:: Assignment ::
Go to the line in the entries below that holds "The Australian Firearms" and repeat exactly from there through the line that holds "WANG-SHENG LEE and SANDY SUARDI*", inclusive.
*** Opening Records shown ***
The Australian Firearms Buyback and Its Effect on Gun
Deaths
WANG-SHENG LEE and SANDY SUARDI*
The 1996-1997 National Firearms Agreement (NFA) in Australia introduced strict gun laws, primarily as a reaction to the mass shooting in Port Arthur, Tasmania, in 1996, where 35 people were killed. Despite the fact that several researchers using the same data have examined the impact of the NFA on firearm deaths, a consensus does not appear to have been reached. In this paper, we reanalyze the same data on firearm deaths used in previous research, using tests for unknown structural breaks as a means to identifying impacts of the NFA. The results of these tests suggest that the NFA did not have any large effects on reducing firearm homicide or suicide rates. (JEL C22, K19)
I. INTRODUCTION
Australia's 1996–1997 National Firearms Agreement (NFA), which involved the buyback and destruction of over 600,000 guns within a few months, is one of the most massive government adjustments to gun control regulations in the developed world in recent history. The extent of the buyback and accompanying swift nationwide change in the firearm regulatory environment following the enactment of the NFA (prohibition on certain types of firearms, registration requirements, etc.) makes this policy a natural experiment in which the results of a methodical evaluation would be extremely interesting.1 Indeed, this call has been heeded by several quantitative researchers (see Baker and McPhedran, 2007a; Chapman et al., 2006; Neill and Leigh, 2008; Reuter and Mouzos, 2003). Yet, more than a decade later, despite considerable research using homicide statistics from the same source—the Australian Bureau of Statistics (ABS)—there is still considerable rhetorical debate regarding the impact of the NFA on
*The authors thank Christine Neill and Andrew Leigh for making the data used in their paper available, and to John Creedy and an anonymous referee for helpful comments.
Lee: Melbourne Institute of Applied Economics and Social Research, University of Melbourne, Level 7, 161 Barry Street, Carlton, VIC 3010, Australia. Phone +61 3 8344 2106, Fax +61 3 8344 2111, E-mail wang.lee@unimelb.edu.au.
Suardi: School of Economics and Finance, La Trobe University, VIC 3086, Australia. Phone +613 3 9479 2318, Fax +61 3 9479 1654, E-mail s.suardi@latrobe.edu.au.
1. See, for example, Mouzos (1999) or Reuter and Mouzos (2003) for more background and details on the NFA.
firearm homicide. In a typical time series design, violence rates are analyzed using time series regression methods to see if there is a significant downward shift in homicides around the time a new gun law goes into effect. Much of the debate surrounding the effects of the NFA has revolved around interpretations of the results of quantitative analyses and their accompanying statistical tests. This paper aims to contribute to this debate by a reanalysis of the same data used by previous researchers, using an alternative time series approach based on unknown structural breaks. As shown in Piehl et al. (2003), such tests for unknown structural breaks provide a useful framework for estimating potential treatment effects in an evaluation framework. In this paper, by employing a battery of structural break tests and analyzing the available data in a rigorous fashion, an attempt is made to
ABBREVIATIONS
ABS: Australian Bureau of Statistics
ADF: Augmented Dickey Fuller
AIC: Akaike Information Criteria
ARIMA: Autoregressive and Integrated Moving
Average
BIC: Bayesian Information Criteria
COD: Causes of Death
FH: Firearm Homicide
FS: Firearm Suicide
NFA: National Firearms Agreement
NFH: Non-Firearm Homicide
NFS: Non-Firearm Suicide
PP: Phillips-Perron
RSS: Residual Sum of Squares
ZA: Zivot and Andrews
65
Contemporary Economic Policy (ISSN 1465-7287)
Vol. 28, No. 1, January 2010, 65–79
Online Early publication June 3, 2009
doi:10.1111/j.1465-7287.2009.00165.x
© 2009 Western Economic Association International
*** Closing Records shown ***
*** Opening Records shown ***
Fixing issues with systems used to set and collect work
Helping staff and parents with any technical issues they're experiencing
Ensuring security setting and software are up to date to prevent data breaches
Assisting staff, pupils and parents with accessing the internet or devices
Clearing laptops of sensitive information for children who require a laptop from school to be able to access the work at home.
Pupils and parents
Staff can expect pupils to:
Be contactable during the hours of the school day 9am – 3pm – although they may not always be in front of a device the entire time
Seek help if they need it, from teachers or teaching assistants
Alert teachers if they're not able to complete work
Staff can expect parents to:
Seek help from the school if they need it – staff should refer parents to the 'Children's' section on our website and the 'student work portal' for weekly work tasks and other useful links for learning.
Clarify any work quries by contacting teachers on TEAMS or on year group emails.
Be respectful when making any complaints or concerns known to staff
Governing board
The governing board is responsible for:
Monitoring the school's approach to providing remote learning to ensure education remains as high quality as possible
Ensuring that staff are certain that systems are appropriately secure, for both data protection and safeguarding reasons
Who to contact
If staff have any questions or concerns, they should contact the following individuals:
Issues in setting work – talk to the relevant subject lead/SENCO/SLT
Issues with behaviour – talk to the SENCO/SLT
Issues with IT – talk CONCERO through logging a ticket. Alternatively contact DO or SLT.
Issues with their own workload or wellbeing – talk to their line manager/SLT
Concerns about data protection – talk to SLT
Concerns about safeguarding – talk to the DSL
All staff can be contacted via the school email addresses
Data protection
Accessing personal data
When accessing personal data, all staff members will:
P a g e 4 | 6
*** Closing Records shown ***
:: Your response ::
The Australian Firearms Buyback and Its Effect on Gun
Deaths
WANG-SHENG LEE and SANDY SUARDI*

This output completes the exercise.